Washington, D.C. – The House Labor, Health and Human Services funding bill is scheduled to be considered by the House Rules Committee today. The bill under consideration includes a $3.8 billion cut to the National Institutes of Health (NIH), including a $216 million cut to the National Cancer Institute (NCI) and a $1 billion cut for the Advanced Research Projects Agency for Health (ARPA-H).
“Congress must finalize a budget that prioritizes cancer research and prevention. This bill is a far cry from that. We are concerned by the dangerous cuts present in this bill that would curtail impactful research and undoubtedly threaten future progress against cancer,” said Dr. Karen E. Knudsen, CEO of the American Cancer Society Cancer Action Network (ACS CAN). “There is a clear relationship between investment in cancer research and the observed reduced mortality rates in the United States, dropping year over year since 1991. Now is not the time to slow momentum.”
The cuts in this bill would not only prevent future discovery for the cancers where there are not yet answers. It will also undermine the ability to leverage past investment to apply what we know works to prevent and detect cancer earlier, when it is less expensive to treat, and survival chances are greater.
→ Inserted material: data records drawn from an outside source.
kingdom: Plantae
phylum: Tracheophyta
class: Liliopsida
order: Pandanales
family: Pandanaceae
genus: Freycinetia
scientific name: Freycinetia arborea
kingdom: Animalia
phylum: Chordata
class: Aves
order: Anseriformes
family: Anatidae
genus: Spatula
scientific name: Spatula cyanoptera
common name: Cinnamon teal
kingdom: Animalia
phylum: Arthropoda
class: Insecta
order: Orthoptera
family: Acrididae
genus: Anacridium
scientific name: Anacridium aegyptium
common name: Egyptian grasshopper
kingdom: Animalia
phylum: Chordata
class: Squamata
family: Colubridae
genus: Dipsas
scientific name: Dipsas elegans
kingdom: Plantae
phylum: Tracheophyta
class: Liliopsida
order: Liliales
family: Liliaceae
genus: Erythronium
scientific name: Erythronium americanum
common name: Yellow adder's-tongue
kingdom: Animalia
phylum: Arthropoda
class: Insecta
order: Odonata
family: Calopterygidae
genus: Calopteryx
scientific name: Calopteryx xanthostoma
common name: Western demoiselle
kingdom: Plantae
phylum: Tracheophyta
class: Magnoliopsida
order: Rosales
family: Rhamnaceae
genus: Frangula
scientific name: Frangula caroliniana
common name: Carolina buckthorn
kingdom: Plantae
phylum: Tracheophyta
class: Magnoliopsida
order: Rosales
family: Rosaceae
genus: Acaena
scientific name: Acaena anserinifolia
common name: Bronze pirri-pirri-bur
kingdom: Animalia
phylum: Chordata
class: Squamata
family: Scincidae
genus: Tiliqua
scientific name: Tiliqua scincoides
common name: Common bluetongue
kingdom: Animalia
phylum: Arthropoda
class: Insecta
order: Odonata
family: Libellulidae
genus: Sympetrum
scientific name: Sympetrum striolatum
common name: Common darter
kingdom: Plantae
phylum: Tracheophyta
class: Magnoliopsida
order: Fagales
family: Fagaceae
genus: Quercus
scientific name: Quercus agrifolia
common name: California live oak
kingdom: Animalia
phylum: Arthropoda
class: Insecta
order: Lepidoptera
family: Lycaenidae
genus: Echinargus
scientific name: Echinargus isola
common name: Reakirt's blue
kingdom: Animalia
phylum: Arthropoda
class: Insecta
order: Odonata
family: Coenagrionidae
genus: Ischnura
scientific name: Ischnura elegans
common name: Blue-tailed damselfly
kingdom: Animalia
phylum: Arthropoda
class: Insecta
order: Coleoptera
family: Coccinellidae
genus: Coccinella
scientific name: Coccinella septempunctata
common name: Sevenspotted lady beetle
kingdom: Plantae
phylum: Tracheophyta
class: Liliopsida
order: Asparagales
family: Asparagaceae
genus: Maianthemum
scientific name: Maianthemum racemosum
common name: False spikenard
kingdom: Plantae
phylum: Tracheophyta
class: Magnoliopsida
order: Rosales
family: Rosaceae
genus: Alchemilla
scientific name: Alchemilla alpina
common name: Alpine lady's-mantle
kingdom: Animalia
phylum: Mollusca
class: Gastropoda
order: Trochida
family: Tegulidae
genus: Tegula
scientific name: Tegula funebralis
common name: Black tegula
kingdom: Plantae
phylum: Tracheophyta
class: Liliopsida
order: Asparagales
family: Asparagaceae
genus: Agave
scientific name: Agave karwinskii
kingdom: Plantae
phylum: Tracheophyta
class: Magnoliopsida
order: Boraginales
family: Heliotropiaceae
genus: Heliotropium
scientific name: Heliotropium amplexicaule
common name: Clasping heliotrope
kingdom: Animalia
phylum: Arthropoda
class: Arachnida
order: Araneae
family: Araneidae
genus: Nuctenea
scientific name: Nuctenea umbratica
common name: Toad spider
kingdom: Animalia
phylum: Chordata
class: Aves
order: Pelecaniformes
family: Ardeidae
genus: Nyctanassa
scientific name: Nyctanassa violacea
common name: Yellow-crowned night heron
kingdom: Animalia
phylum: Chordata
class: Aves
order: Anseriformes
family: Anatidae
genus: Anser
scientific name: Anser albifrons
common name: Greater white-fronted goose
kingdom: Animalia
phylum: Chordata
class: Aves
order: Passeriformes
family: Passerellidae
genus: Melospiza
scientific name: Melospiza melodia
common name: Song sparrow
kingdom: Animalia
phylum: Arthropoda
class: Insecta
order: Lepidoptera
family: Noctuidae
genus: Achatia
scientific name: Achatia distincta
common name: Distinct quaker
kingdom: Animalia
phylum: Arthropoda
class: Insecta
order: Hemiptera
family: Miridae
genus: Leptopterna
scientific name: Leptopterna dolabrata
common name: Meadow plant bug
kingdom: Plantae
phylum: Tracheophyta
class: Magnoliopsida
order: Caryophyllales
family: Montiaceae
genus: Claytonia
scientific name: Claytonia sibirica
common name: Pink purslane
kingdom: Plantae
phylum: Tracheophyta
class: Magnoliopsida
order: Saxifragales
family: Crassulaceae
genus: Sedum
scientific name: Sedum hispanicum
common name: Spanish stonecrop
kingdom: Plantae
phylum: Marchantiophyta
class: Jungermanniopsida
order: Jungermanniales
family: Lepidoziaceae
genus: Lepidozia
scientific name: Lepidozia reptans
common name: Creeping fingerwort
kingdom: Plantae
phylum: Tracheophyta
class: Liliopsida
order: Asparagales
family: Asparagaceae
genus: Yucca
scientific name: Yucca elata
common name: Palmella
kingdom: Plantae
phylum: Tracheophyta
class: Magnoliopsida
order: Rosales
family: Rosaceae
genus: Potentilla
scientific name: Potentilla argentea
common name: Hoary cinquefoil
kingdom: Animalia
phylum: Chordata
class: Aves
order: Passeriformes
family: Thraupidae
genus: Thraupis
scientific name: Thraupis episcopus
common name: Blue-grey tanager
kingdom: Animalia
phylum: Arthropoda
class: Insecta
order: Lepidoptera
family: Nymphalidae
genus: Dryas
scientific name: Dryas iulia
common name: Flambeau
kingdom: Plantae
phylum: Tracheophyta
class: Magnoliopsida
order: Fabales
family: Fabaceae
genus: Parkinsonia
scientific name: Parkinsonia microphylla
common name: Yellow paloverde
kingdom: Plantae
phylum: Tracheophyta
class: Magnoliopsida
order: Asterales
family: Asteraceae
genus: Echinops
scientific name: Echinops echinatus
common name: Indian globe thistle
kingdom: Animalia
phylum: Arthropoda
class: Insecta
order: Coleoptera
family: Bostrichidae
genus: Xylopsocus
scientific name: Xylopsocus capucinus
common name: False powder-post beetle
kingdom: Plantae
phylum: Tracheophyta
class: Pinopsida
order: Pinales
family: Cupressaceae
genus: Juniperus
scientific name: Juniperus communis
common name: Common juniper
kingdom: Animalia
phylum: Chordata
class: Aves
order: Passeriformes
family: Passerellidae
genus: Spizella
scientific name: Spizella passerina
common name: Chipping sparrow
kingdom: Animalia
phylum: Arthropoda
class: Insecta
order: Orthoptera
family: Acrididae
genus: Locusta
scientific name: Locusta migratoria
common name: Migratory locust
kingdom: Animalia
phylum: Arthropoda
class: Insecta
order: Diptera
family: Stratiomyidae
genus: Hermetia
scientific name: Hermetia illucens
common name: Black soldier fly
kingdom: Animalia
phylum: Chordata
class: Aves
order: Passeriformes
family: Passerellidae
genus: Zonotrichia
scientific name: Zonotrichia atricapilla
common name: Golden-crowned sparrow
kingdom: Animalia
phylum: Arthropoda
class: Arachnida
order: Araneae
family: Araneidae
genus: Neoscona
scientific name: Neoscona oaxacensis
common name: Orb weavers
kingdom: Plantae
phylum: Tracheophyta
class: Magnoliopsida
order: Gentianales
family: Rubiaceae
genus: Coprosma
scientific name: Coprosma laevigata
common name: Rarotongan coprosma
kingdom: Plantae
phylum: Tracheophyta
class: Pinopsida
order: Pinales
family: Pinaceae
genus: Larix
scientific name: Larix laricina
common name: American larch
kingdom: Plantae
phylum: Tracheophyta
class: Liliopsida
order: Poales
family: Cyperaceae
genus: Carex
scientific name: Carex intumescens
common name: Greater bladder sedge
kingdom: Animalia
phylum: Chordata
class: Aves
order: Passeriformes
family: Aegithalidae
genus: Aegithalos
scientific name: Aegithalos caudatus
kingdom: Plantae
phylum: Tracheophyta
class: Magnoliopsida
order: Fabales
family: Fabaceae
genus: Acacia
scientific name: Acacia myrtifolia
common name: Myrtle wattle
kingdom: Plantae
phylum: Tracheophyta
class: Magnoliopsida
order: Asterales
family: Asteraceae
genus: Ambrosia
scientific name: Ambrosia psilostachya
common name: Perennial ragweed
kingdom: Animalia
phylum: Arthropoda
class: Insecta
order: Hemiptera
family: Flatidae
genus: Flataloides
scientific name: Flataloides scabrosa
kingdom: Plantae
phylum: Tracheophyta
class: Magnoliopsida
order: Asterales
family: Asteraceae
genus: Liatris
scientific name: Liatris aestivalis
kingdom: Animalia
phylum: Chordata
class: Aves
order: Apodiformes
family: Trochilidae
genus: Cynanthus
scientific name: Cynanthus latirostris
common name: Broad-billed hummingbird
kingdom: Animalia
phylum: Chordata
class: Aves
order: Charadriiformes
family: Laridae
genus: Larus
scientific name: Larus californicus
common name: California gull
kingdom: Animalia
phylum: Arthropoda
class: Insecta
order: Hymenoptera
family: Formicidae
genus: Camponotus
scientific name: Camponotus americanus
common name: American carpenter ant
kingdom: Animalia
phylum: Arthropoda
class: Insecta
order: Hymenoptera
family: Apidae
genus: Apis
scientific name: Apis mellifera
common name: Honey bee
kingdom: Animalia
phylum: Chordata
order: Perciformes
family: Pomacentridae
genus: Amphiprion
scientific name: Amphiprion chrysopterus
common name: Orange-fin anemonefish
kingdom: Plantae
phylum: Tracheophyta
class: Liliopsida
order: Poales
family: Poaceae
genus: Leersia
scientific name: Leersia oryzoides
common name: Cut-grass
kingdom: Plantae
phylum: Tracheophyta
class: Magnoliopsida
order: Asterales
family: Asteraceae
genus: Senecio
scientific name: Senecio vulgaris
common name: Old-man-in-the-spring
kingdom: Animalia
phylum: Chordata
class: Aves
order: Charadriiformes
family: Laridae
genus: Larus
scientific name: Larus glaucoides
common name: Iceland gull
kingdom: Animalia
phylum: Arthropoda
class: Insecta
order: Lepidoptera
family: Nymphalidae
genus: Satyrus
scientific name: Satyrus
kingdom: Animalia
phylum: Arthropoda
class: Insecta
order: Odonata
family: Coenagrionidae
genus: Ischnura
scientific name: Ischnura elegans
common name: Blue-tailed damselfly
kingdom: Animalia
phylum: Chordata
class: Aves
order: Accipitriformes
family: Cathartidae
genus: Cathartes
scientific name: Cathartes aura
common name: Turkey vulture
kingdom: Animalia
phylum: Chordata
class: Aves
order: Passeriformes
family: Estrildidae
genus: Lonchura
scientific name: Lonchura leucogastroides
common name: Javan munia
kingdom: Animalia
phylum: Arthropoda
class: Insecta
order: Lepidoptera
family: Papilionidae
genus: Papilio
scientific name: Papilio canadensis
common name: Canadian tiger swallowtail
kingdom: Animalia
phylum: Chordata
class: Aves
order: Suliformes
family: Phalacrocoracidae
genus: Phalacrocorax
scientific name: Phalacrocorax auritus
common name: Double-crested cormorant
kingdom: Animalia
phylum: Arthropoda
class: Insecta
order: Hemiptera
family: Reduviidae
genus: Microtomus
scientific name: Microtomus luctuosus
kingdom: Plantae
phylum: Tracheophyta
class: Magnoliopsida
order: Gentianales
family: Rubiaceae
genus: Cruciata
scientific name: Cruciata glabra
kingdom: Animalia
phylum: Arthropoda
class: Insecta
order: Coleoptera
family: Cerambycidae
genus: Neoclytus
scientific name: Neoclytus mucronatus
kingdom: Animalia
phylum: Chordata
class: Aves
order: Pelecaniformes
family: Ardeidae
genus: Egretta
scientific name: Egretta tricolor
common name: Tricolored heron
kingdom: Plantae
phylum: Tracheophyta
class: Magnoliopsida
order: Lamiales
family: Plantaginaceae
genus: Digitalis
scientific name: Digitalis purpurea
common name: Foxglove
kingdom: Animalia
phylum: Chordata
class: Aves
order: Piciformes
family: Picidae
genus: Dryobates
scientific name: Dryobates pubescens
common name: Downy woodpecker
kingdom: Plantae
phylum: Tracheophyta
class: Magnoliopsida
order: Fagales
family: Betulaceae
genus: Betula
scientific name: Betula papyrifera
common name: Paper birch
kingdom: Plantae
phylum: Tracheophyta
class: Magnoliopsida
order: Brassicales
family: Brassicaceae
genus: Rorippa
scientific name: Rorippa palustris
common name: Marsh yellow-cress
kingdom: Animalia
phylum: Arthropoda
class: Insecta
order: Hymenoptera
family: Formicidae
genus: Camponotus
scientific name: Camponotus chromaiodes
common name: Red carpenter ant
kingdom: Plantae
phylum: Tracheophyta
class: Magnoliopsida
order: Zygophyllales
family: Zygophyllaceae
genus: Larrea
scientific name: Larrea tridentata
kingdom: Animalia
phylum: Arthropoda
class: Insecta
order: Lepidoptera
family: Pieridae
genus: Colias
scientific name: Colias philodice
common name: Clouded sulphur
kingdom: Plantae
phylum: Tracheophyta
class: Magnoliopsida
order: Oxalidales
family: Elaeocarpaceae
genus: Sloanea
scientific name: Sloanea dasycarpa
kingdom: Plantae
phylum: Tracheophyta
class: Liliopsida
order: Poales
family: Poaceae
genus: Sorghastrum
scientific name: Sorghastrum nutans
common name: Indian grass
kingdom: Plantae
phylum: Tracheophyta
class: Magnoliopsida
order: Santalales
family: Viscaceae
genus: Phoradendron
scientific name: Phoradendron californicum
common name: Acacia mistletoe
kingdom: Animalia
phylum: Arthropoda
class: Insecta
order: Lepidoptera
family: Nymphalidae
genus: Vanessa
“These cuts directly threaten to reverse decades of progress of scientific advancements that have brought us to a critical moment today where more lives are saved, more people are screened, and more people have a fighting chance to survive one of our nation’s leading diseases,” said Lisa Lacasse, president of ACS CAN. “We urge lawmakers to reverse these harmful cuts and to instead work in a bipartisan way to finalize FY24 spending bills that prioritize robust increases that protect the nation’s research foundation that has ignited lifesaving advancements for those touched by cancer and solidified our country’s status as an international leader in research.”